▶ [Work request]: Please pull every line of text from the records below and reproduce each one unchanged, leaving the pictures out of your answer.

Dataset entries
*** Block opens ***

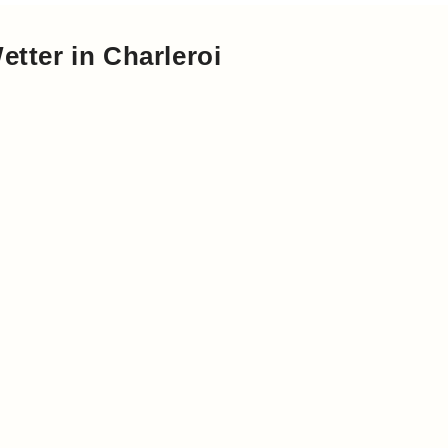
etter in Charleroi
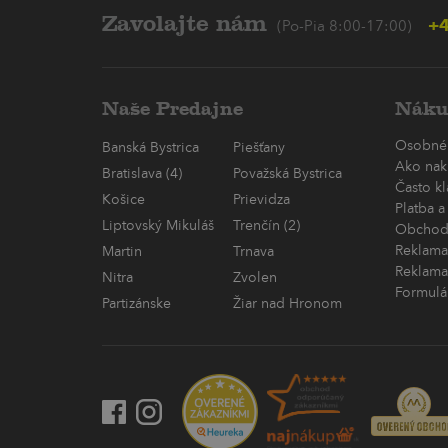
Zavolajte nám
+4
(Po-Pia 8:00-17:00)
Naše Predajne
Náku
Osobné
Banská Bystrica
Piešťany
Ako nak
Bratislava (4)
Považská Bystrica
Často k
Košice
Prievidza
Platba a
Liptovský Mikuláš
Trenčín (2)
Obchod
Reklama
Martin
Trnava
Reklama
Nitra
Zvolen
Formulá
Partizánske
Žiar nad Hronom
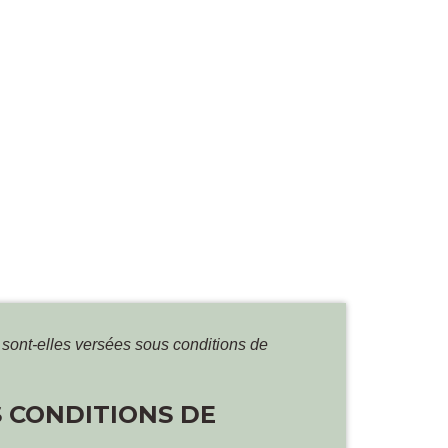
s sont-elles versées sous conditions de
S CONDITIONS DE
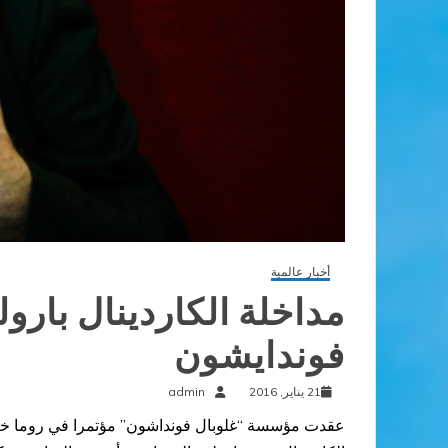
أخبار عالمية
مداخلة الكاردينال بارو
فوندايشون
21 يناير, 2016
admin
عقدت مؤسسة “غلوبال فونداشون” مؤتمرا في روما خلال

*** Block closes ***

▶ [Response]:
etter in Charleroi
Zavolajte nám
+4
(Po-Pia 8:00-17:00)
Naše Predajne
Náku
Osobné
Banská Bystrica
Piešťany
Ako nak
Bratislava (4)
Považská Bystrica
Často k
Košice
Prievidza
Platba a
Liptovský Mikuláš
Trenčín (2)
Obchod
Reklama
Martin
Trnava
Reklama
Nitra
Zvolen
Formulá
Partizánske
Žiar nad Hronom
s sont-elles versées sous conditions de
S CONDITIONS DE
أخبار عالمية
مداخلة الكاردينال بارو
فوندايشون
21 يناير, 2016
admin
عقدت مؤسسة “غلوبال فونداشون” مؤتمرا في روما خلال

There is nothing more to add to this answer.